Microsoft launched Phi-3 Mini, a tiny language model that is part of the company’s strategy to develop lightweight, function-specific AI models.
The progression of language models has seen ever larger parameters, training datasets, and context windows. Scaling the size of these models delivered more powerful capabilities but at a cost.
The traditional approach to training an LLM is to have it consume massive amounts of data which requires huge computing resources. Training an LLM like GPT-4, for example, is estimated to have taken around 3 months and to have cost over $21m.
GPT-4 is a great solution for tasks that require complex reasoning but overkill for simpler tasks like content creation or a sales chatbot. It’s like using a Swiss Army knife when all you need is a simple letter opener.
At only 3.8B parameters, Phi-3 Mini is tiny. Still, Microsoft says it is an ideal lightweight, low-cost solution for tasks like summarizing a document, extracting insights from reports, and writing product descriptions or social media posts.
The MMLU benchmark figures show Phi-3 Mini and the yet-to-be-released larger Phi models beating larger models like Mistral 7B and Gemma 7B.
Microsoft says Phi-3-small (7B parameters) and Phi-3-medium (14B parameters) will be available in the Azure AI Model Catalog “shortly”.
Larger models like GPT-4 are still the gold standard and we can probably expect that GPT-5 will be even bigger.
SLMs like Phi-3 Mini offer some important benefits that larger models don’t. SLMs are cheaper to fine-tune, require less compute, and could run on-device even in situations where no internet access is available.
Deploying an SLM at the edge results in less latency and maximum privacy because there’s no need to send data back and forth to the cloud.
Here’s Sebastien Bubeck, VP of GenAI research at Microsoft AI with a demo of Phi-3 Mini. It’s super fast and impressive for such a small model.
phi-3 is here, and it’s … good :-).
I made a quick short demo to give you a feel of what phi-3-mini (3.8B) can do. Stay tuned for the open weights release and more announcements tomorrow morning!
(And ofc this wouldn’t be complete without the usual table of benchmarks!) pic.twitter.com/AWA7Km59rp
— Sebastien Bubeck (@SebastienBubeck) April 23, 2024
Curated synthetic data
Phi-3 Mini is a result of discarding the idea that huge amounts of data are the only way to train a model.
Sebastien Bubeck, Microsoft vice president of generative AI research asked “Instead of training on just raw web data, why don’t you look for data which is of extremely high quality?”

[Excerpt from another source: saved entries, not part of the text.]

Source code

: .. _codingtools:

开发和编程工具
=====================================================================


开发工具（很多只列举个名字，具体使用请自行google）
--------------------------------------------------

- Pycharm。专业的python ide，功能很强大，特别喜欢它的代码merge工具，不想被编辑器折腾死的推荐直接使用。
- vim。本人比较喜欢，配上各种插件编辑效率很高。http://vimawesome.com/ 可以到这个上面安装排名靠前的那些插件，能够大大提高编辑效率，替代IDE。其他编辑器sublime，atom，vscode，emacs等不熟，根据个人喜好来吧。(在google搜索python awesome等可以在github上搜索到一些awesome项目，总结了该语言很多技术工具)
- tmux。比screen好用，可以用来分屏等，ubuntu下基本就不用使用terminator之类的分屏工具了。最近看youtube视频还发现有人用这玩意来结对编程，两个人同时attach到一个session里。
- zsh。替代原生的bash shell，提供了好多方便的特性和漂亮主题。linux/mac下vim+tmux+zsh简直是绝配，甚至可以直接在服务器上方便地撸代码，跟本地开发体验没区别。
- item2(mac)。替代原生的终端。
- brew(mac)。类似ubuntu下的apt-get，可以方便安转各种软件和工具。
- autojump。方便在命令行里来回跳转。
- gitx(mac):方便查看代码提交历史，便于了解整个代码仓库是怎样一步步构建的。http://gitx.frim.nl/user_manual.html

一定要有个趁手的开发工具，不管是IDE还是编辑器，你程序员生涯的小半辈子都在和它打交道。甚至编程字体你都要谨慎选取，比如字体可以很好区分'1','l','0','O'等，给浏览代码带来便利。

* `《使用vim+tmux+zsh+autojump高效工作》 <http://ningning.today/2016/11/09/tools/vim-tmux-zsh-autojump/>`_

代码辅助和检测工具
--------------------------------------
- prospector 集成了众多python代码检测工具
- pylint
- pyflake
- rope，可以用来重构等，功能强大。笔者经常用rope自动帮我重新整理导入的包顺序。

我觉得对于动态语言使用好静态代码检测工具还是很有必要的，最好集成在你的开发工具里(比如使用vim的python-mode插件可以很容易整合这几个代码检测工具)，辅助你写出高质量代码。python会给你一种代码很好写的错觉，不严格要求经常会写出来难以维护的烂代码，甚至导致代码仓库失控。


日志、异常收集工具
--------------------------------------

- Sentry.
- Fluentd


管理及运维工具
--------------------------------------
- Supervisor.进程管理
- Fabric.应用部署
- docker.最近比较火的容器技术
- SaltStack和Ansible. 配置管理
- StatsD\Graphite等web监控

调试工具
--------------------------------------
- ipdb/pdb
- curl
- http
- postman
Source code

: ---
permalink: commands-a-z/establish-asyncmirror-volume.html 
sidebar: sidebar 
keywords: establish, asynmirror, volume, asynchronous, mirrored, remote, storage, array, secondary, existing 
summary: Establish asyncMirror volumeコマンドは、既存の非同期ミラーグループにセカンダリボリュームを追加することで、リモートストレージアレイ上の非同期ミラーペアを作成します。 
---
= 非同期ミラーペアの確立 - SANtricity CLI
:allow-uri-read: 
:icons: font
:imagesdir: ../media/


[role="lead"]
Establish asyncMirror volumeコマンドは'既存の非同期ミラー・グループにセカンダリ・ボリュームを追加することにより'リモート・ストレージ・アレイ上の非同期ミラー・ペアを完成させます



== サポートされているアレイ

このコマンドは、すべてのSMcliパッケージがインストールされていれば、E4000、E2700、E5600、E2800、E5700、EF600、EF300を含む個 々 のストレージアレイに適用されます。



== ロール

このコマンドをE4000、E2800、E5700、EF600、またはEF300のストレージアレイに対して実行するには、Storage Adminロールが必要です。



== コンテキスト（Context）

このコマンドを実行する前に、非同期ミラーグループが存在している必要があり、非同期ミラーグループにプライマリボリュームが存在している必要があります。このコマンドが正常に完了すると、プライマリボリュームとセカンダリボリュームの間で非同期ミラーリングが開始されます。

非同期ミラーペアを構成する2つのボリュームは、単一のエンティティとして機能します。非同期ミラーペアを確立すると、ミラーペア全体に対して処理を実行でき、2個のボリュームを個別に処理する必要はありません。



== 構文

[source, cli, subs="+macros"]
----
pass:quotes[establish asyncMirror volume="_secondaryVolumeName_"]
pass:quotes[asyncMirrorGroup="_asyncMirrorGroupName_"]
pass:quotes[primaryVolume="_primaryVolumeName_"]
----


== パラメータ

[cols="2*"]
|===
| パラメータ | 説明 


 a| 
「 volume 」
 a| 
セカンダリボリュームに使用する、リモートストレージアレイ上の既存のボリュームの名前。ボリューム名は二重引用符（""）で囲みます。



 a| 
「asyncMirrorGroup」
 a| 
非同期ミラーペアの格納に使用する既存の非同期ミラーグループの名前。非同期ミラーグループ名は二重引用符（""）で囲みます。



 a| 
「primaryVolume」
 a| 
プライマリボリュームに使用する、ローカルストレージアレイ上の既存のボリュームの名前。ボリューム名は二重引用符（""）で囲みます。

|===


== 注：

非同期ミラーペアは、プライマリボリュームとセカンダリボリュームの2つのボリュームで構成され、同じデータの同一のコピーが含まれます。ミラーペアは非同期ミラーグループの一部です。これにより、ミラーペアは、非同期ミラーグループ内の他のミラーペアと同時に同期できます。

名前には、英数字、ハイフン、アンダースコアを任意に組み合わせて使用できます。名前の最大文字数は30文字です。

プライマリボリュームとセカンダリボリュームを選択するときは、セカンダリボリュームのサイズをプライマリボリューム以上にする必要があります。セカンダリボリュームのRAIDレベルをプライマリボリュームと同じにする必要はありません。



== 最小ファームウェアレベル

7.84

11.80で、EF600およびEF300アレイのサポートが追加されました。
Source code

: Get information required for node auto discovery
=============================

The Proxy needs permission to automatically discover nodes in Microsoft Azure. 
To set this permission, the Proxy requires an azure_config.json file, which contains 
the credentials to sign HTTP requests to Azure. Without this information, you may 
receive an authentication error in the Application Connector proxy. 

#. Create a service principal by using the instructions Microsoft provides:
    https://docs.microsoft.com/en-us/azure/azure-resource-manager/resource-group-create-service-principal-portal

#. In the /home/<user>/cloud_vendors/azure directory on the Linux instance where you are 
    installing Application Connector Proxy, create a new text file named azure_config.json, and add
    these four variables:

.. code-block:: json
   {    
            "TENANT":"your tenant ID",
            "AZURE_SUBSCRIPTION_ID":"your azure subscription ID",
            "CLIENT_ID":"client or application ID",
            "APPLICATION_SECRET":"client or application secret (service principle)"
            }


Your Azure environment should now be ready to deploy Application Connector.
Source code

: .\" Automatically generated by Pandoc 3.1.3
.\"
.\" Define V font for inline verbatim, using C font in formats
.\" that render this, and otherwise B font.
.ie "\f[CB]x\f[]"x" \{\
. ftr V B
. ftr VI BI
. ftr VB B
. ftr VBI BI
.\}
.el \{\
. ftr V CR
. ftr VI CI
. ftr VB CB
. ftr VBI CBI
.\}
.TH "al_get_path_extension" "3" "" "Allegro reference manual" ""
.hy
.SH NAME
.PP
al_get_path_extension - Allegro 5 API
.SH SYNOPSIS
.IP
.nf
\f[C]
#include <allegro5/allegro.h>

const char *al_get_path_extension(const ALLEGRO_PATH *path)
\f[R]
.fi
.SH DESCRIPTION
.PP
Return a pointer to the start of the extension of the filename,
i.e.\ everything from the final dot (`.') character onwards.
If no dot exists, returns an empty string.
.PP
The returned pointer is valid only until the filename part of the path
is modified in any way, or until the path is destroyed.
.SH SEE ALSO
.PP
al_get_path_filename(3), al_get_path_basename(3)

Microsoft Research machine learning expert Ronen Eldan was reading bedtime stories to his daughter when he wondered if a language model could learn using only words a 4-year-old could understand.
This led to an experiment where they created a dataset starting with 3,000 words. Using only this limited vocabulary they prompted an LLM to create millions of short children’s stories which were compiled into a dataset called TinyStories.
The researchers then used TinyStories to train an extremely small 10M parameter model which was subsequently able to generate “fluent narratives with perfect grammar.”
They continued to iterate and scale this synthetic data generation approach to create more advanced, but carefully curated and filtered synthetic datasets that were eventually used to train Phi-3 Mini.
The result is a tiny model that will be more affordable to run while offering performance comparable to GPT-3.5.
Smaller but more capable models will see companies move away from simply defaulting to large LLMs like GPT-4. We could also soon see solutions where an LLM handles the heavy lifting but delegates simpler tasks to lightweight models.